| HN Mirror

Y	Hacker News new \| ask \| show \| jobs

by tshadley 604 days ago

> ...proving that this one particular piece of the hallucination problem may be conceptually simple.

Everything mentioned in the article boils down to that one particular piece-- non-detected uncertainty. The architecture constraints referenced are all situations that cause uncertainty. Training data gaps of course increase uncertainty.

Their solutions are a shotgun blast of heuristics that all focus on reducing uncertainty-- CoT, RAG, fine-tuning, fact-checking -- while somehow avoiding actually measuring uncertainty and using that to eliminate hallucinations!

1 comments

sfink 603 days ago

You're just renaming "error" to "uncertainty". That is incorrect.

Everything unwanted is error, by definition. All of the heuristics are about reducing error, because that's what the goal is. Some of that error is measurable. Some of it is not. You cannot "actually measure" error in any way other than asking people whether the output is what they want -- and that only works because that's how we're defining error. (It also turns out to not be that great of a definition, since people disagree on a lot of cases.)

You can come up with some metric that you label "uncertainty", and that metric may very well be measurable. But it's only going to be correlated with error, not equal to it.

One random example to illustrate the distinction: training gaps can easily decrease uncertainty. You have lots of mammals in your training data, and none of them lay eggs. You ask "The duck-billed platypus is my favorite mammal! Does it lay eggs?" Your model will be very confident when it responds "No". That is a high-confidence error.

tshadley 603 days ago

> One random example to illustrate the distinction: training gaps can easily decrease uncertainty. You have lots of mammals in your training data, and none of them lay eggs. You ask "The duck-billed platypus is my favorite mammal!
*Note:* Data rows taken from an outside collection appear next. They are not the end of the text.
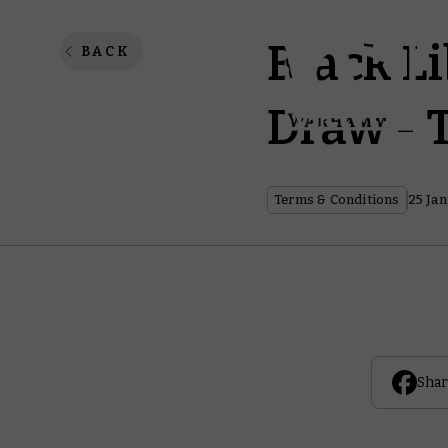
Black L
BACK
Draw - 
Terms & Conditions
25 Jan
Shar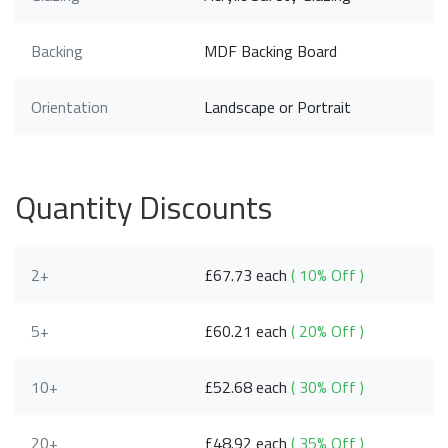
Backing
MDF Backing Board
Orientation
Landscape or Portrait
Quantity Discounts
2+
£67.73 each
( 10% Off )
5+
£60.21 each
( 20% Off )
10+
£52.68 each
( 30% Off )
20+
£48.92 each
( 35% Off )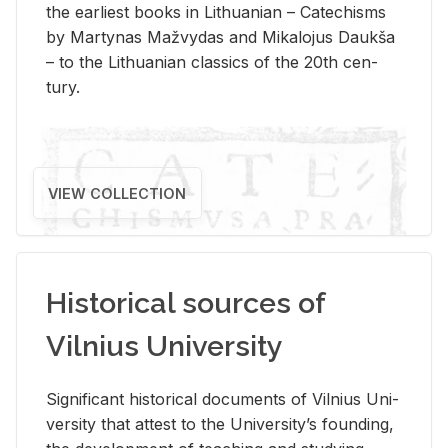
the ear­li­est books in Lithuan­ian – Catechisms
by Mar­ty­nas Mažvy­das and Mikalo­jus Daukša
– to the Lithuan­ian clas­sics of the 20th cen­
tury.
VIEW COLLECTION
Historical sources of
Vilnius University
Sig­nif­i­cant his­tor­i­cal doc­u­ments of Vil­nius Uni­
ver­sity that at­test to the Uni­ver­si­ty’s found­ing,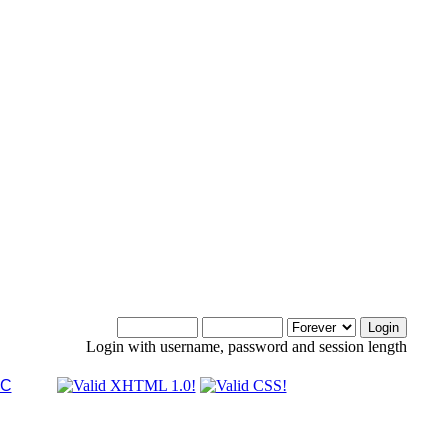
Login with username, password and session length
LC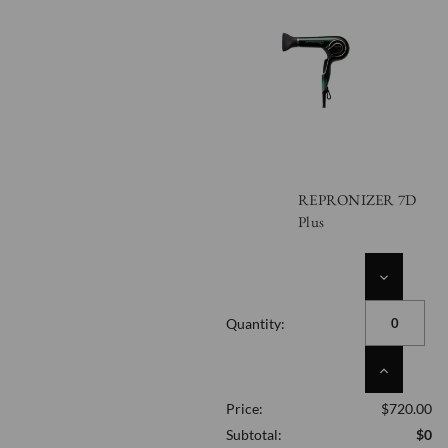
REPRONIZER 7D
Plus
DECREASE
QUANTITY
OF
Quantity:
UNDEFINED
INCREASE
QUANTITY
Price:
$720.00
OF
UNDEFINED
Subtotal:
$0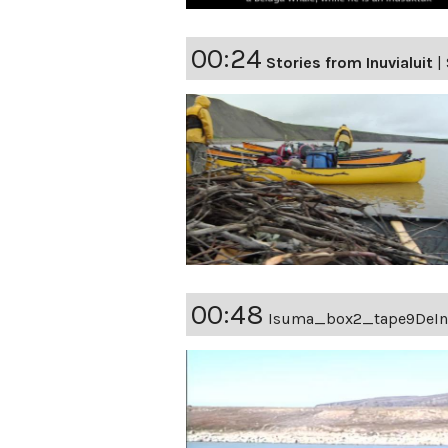
00:24
Stories from Inuvialuit
|
00:48
Isuma_box2_tape9DeIn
Does it lay eggs?" Your model will be very confident when it responds "No". That is a high-confidence error.

This article did not seem to make the mistake of associating hallucination with bad data so hard to see exactly how this is relevant. I mean, you could write an article "AI Error: how to reduce it" and frame it entirely in user's perceptions but I wouldn't make a peep.

My objection is that it is silly to use the word "hallucination" (which suggests insanity/psychosis) and then address it as if LLMs are marginally insane and the solution is straight-jacket-like heuristics, when "uncertainty" (which suggests uncertainty) is a far more accurate description of behavior pointing to a far more productive and focused solution.